__TASK DIRECTIONS__: Write out every line from the listing below where the string "APERTURE" is found.

__INFORMATION SUPPLIED__:
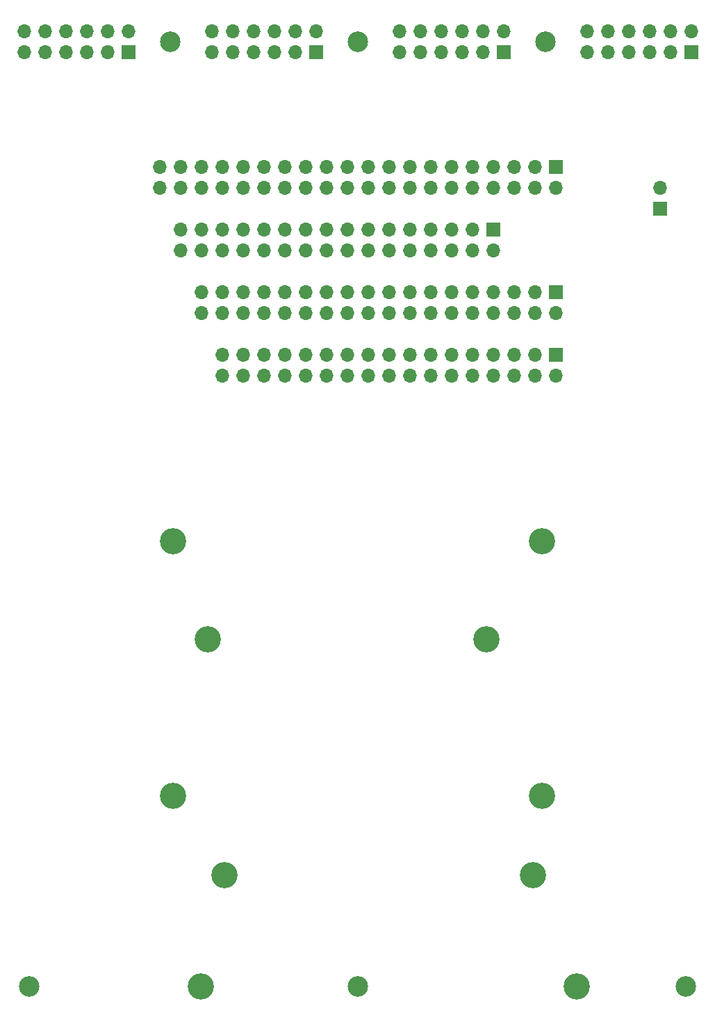
<source format=gbs>
G04 #@! TF.GenerationSoftware,KiCad,Pcbnew,7.0.11-7.0.11~ubuntu20.04.1*
G04 #@! TF.CreationDate,2024-08-20T17:51:30+02:00*
G04 #@! TF.ProjectId,kicad-kria-pmod-alinx,6b696361-642d-46b7-9269-612d706d6f64,1.0*
G04 #@! TF.SameCoordinates,Original*
G04 #@! TF.FileFunction,Soldermask,Bot*
G04 #@! TF.FilePolarity,Negative*
%FSLAX46Y46*%
G04 Gerber Fmt 4.6, Leading zero omitted, Abs format (unit mm)*
G04 Created by KiCad (PCBNEW 7.0.11-7.0.11~ubuntu20.04.1) date 2024-08-20 17:51:30*
%MOMM*%
%LPD*%
G01*
G04 APERTURE LIST*
%ADD10C,3.200000*%
%ADD11C,2.500000*%
%ADD12R,1.700000X1.700000*%
%ADD13O,1.700000X1.700000*%
G04 APERTURE END LIST*
D10*
X143555000Y-144195000D03*
X139355000Y-121000000D03*
X138205000Y-130640000D03*
D11*
X116850000Y-144150000D03*
D10*
X132580000Y-101945000D03*
D11*
X156855000Y-144150000D03*
X93990000Y-29220000D03*
D10*
X139355000Y-90000000D03*
D11*
X139710000Y-29220000D03*
D12*
X111765000Y-30485000D03*
D13*
X111765000Y-27945000D03*
X109225000Y-30485000D03*
X109225000Y-27945000D03*
X106685000Y-30485000D03*
X106685000Y-27945000D03*
X104145000Y-30485000D03*
X104145000Y-27945000D03*
X101605000Y-30485000D03*
X101605000Y-27945000D03*
X99065000Y-30485000D03*
X99065000Y-27945000D03*
D10*
X94355000Y-90000000D03*
D12*
X88905000Y-30485000D03*
D13*
X88905000Y-27945000D03*
X86365000Y-30485000D03*
X86365000Y-27945000D03*
X83825000Y-30485000D03*
X83825000Y-27945000D03*
X81285000Y-30485000D03*
X81285000Y-27945000D03*
X78745000Y-30485000D03*
X78745000Y-27945000D03*
X76205000Y-30485000D03*
X76205000Y-27945000D03*
D10*
X100605000Y-130640000D03*
D11*
X76845000Y-144150000D03*
D12*
X140980000Y-59700000D03*
D13*
X140980000Y-62240000D03*
X138440000Y-59700000D03*
X138440000Y-62240000D03*
X135900000Y-59700000D03*
X135900000Y-62240000D03*
X133360000Y-59700000D03*
X133360000Y-62240000D03*
X130820000Y-59700000D03*
X130820000Y-62240000D03*
X128280000Y-59700000D03*
X128280000Y-62240000D03*
X125740000Y-59700000D03*
X125740000Y-62240000D03*
X123200000Y-59700000D03*
X123200000Y-62240000D03*
X120660000Y-59700000D03*
X120660000Y-62240000D03*
X118120000Y-59700000D03*
X118120000Y-62240000D03*
X115580000Y-59700000D03*
X115580000Y-62240000D03*
X113040000Y-59700000D03*
X113040000Y-62240000D03*
X110500000Y-59700000D03*
X110500000Y-62240000D03*
X107960000Y-59700000D03*
X107960000Y-62240000D03*
X105420000Y-59700000D03*
X105420000Y-62240000D03*
X102880000Y-59700000D03*
X102880000Y-62240000D03*
X100340000Y-59700000D03*
X100340000Y-62240000D03*
X97800000Y-59700000D03*
X97800000Y-62240000D03*
D10*
X94355000Y-121000000D03*
D12*
X140980000Y-44455000D03*
D13*
X140980000Y-46995000D03*
X138440000Y-44455000D03*
X138440000Y-46995000D03*
X135900000Y-44455000D03*
X135900000Y-46995000D03*
X133360000Y-44455000D03*
X133360000Y-46995000D03*
X130820000Y-44455000D03*
X130820000Y-46995000D03*
X128280000Y-44455000D03*
X128280000Y-46995000D03*
X125740000Y-44455000D03*
X125740000Y-46995000D03*
X123200000Y-44455000D03*
X123200000Y-46995000D03*
X120660000Y-44455000D03*
X120660000Y-46995000D03*
X118120000Y-44455000D03*
X118120000Y-46995000D03*
X115580000Y-44455000D03*
X115580000Y-46995000D03*
X113040000Y-44455000D03*
X113040000Y-46995000D03*
X110500000Y-44455000D03*
X110500000Y-46995000D03*
X107960000Y-44455000D03*
X107960000Y-46995000D03*
X105420000Y-44455000D03*
X105420000Y-46995000D03*
X102880000Y-44455000D03*
X102880000Y-46995000D03*
X100340000Y-44455000D03*
X100340000Y-46995000D03*
X97800000Y-44455000D03*
X97800000Y-46995000D03*
X95260000Y-44455000D03*
X95260000Y-46995000D03*
X92720000Y-44455000D03*
X92720000Y-46995000D03*
D11*
X116850000Y-29220000D03*
D10*
X98580000Y-101945000D03*
D12*
X157485000Y-30485000D03*
D13*
X157485000Y-27945000D03*
X154945000Y-30485000D03*
X154945000Y-27945000D03*
X152405000Y-30485000D03*
X152405000Y-27945000D03*
X149865000Y-30485000D03*
X149865000Y-27945000D03*
X147325000Y-30485000D03*
X147325000Y-27945000D03*
X144785000Y-30485000D03*
X144785000Y-27945000D03*
D12*
X153680000Y-49535000D03*
D13*
X153680000Y-46995000D03*
D10*
X97755000Y-144195000D03*
D12*
X134625000Y-30485000D03*
D13*
X134625000Y-27945000D03*
X132085000Y-30485000D03*
X132085000Y-27945000D03*
X129545000Y-30485000D03*
X129545000Y-27945000D03*
X127005000Y-30485000D03*
X127005000Y-27945000D03*
X124465000Y-30485000D03*
X124465000Y-27945000D03*
X121925000Y-30485000D03*
X121925000Y-27945000D03*
D12*
X140980000Y-67320000D03*
D13*
X140980000Y-69860000D03*
X138440000Y-67320000D03*
X138440000Y-69860000D03*
X135900000Y-67320000D03*
X135900000Y-69860000D03*
X133360000Y-67320000D03*
X133360000Y-69860000D03*
X130820000Y-67320000D03*
X130820000Y-69860000D03*
X128280000Y-67320000D03*
X128280000Y-69860000D03*
X125740000Y-67320000D03*
X125740000Y-69860000D03*
X123200000Y-67320000D03*
X123200000Y-69860000D03*
X120660000Y-67320000D03*
X120660000Y-69860000D03*
X118120000Y-67320000D03*
X118120000Y-69860000D03*
X115580000Y-67320000D03*
X115580000Y-69860000D03*
X113040000Y-67320000D03*
X113040000Y-69860000D03*
X110500000Y-67320000D03*
X110500000Y-69860000D03*
X107960000Y-67320000D03*
X107960000Y-69860000D03*
X105420000Y-67320000D03*
X105420000Y-69860000D03*
X102880000Y-67320000D03*
X102880000Y-69860000D03*
X100340000Y-67320000D03*
X100340000Y-69860000D03*
D12*
X133360000Y-52075000D03*
D13*
X133360000Y-54615000D03*
X130820000Y-52075000D03*
X130820000Y-54615000D03*
X128280000Y-52075000D03*
X128280000Y-54615000D03*
X125740000Y-52075000D03*
X125740000Y-54615000D03*
X123200000Y-52075000D03*
X123200000Y-54615000D03*
X120660000Y-52075000D03*
X120660000Y-54615000D03*
X118120000Y-52075000D03*
X118120000Y-54615000D03*
X115580000Y-52075000D03*
X115580000Y-54615000D03*
X113040000Y-52075000D03*
X113040000Y-54615000D03*
X110500000Y-52075000D03*
X110500000Y-54615000D03*
X107960000Y-52075000D03*
X107960000Y-54615000D03*
X105420000Y-52075000D03*
X105420000Y-54615000D03*
X102880000Y-52075000D03*
X102880000Y-54615000D03*
X100340000Y-52075000D03*
X100340000Y-54615000D03*
X97800000Y-52075000D03*
X97800000Y-54615000D03*
X95260000Y-52075000D03*
X95260000Y-54615000D03*
M02*

</source>
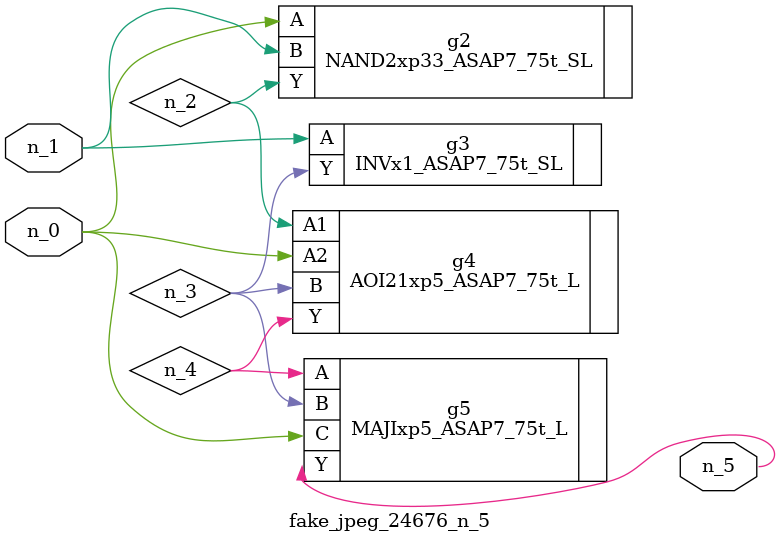
<source format=v>
module fake_jpeg_24676_n_5 (n_0, n_1, n_5);

input n_0;
input n_1;

output n_5;

wire n_3;
wire n_2;
wire n_4;

NAND2xp33_ASAP7_75t_SL g2 ( 
.A(n_0),
.B(n_1),
.Y(n_2)
);

INVx1_ASAP7_75t_SL g3 ( 
.A(n_1),
.Y(n_3)
);

AOI21xp5_ASAP7_75t_L g4 ( 
.A1(n_2),
.A2(n_0),
.B(n_3),
.Y(n_4)
);

MAJIxp5_ASAP7_75t_L g5 ( 
.A(n_4),
.B(n_3),
.C(n_0),
.Y(n_5)
);


endmodule
</source>
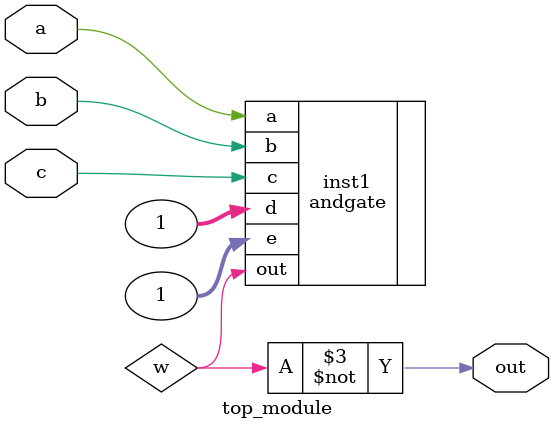
<source format=v>
module top_module (input a, input b, input c, output out);//

    wire w; //fixed
    andgate inst1 (
        .out(w),
        .a(a),
        .b(b),
        .c(c),
        .d(1),
        .e(1)
    ); //fixed
	
    assign out = ~w;
    
endmodule
</source>
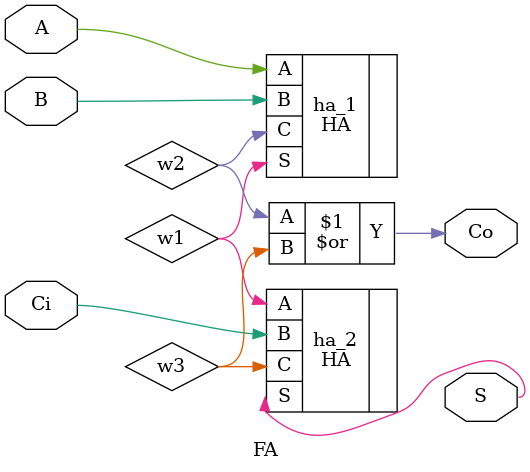
<source format=v>
`timescale 1ns / 1ps


module FA(
    input A,
    input B,
    input Ci,
    output S,
    output Co
    );
    
    wire w1, w2, w3;
    
    HA ha_1(.A(A),.B(B),.S(w1),.C(w2));
    HA ha_2(.A(w1),.B(Ci),.S(S),.C(w3));
    assign Co = w2 | w3;
endmodule

</source>
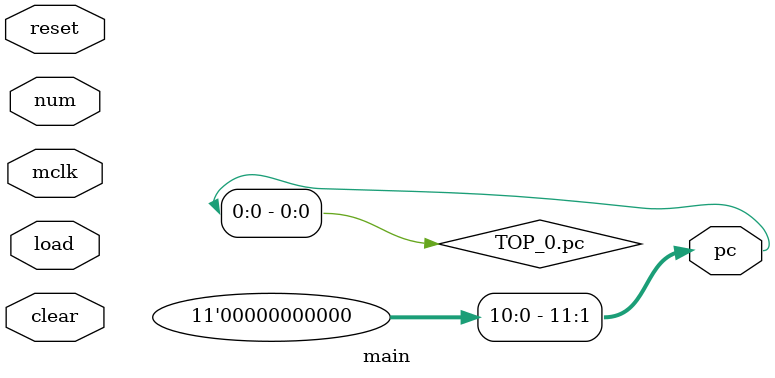
<source format=v>
`timescale 1ns / 1ps


module main(
    input mclk,
    input reset,
    input load,
    input clear,
    input [11:0] num,
    output [11:0] pc
    );
    TOP TOP_0(mclk,reset,load,clear,num);
    assign pc=TOP_0.pc;
endmodule

</source>
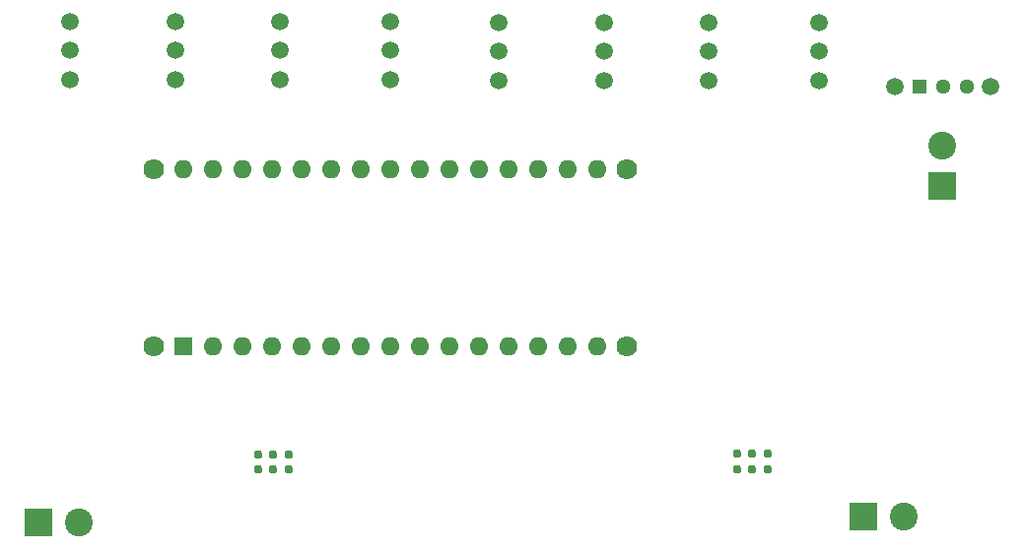
<source format=gbs>
G04 #@! TF.GenerationSoftware,KiCad,Pcbnew,7.0.7*
G04 #@! TF.CreationDate,2024-05-14T17:55:04+07:00*
G04 #@! TF.ProjectId,frankii round 2,6672616e-6b69-4692-9072-6f756e642032,rev?*
G04 #@! TF.SameCoordinates,Original*
G04 #@! TF.FileFunction,Soldermask,Bot*
G04 #@! TF.FilePolarity,Negative*
%FSLAX46Y46*%
G04 Gerber Fmt 4.6, Leading zero omitted, Abs format (unit mm)*
G04 Created by KiCad (PCBNEW 7.0.7) date 2024-05-14 17:55:04*
%MOMM*%
%LPD*%
G01*
G04 APERTURE LIST*
%ADD10R,2.400000X2.400000*%
%ADD11C,2.400000*%
%ADD12C,1.498600*%
%ADD13C,0.770000*%
%ADD14C,1.780000*%
%ADD15R,1.600000X1.600000*%
%ADD16O,1.600000X1.600000*%
%ADD17R,1.295400X1.295400*%
%ADD18C,1.295400*%
G04 APERTURE END LIST*
D10*
X139446000Y-99460000D03*
D11*
X142946000Y-99460000D03*
D12*
X151201801Y-56388000D03*
X151201801Y-58888000D03*
X151201801Y-61388000D03*
X206502000Y-56468000D03*
X206502000Y-58968000D03*
X206502000Y-61468000D03*
D13*
X202087000Y-93591900D03*
X200787000Y-93591900D03*
X199487000Y-93591900D03*
X202087000Y-94891900D03*
X200787000Y-94891900D03*
X199487000Y-94891900D03*
D12*
X142201801Y-56388000D03*
X142201801Y-58888000D03*
X142201801Y-61388000D03*
X160201801Y-56388000D03*
X160201801Y-58888000D03*
X160201801Y-61388000D03*
D14*
X149352000Y-84318000D03*
X189992000Y-84318000D03*
X149352000Y-69078000D03*
X189992000Y-69078000D03*
D15*
X151892000Y-84318000D03*
D16*
X154432000Y-84318000D03*
X156972000Y-84318000D03*
X159512000Y-84318000D03*
X162052000Y-84318000D03*
X164592000Y-84318000D03*
X167132000Y-84318000D03*
X169672000Y-84318000D03*
X172212000Y-84318000D03*
X174752000Y-84318000D03*
X177292000Y-84318000D03*
X179832000Y-84318000D03*
X182372000Y-84318000D03*
X184912000Y-84318000D03*
X187452000Y-84318000D03*
X187452000Y-69078000D03*
X184912000Y-69078000D03*
X182372000Y-69078000D03*
X179832000Y-69078000D03*
X177292000Y-69078000D03*
X174752000Y-69078000D03*
X172212000Y-69078000D03*
X169672000Y-69078000D03*
X167132000Y-69078000D03*
X164592000Y-69078000D03*
X162052000Y-69078000D03*
X159512000Y-69078000D03*
X156972000Y-69078000D03*
X154432000Y-69078000D03*
X151892000Y-69078000D03*
D17*
X215170001Y-61976000D03*
D18*
X217170001Y-61976000D03*
X219170002Y-61976000D03*
D12*
X213070000Y-61976000D03*
X221270001Y-61976000D03*
X179031801Y-56468000D03*
X179031801Y-58968000D03*
X179031801Y-61468000D03*
D13*
X160939001Y-93665000D03*
X159639001Y-93665000D03*
X158339001Y-93665000D03*
X160939001Y-94965000D03*
X159639001Y-94965000D03*
X158339001Y-94965000D03*
D10*
X217086000Y-70556000D03*
D11*
X217086000Y-67056000D03*
D12*
X169672000Y-56388000D03*
X169672000Y-58888000D03*
X169672000Y-61388000D03*
D10*
X210312000Y-99020000D03*
D11*
X213812000Y-99020000D03*
D12*
X188031801Y-56468000D03*
X188031801Y-58968000D03*
X188031801Y-61468000D03*
X197031801Y-56468000D03*
X197031801Y-58968000D03*
X197031801Y-61468000D03*
M02*

</source>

__RESULT__:
G04 APERTURE LIST*
G04 APERTURE END LIST*
G04 APERTURE LIST*
G04 APERTURE END LIST*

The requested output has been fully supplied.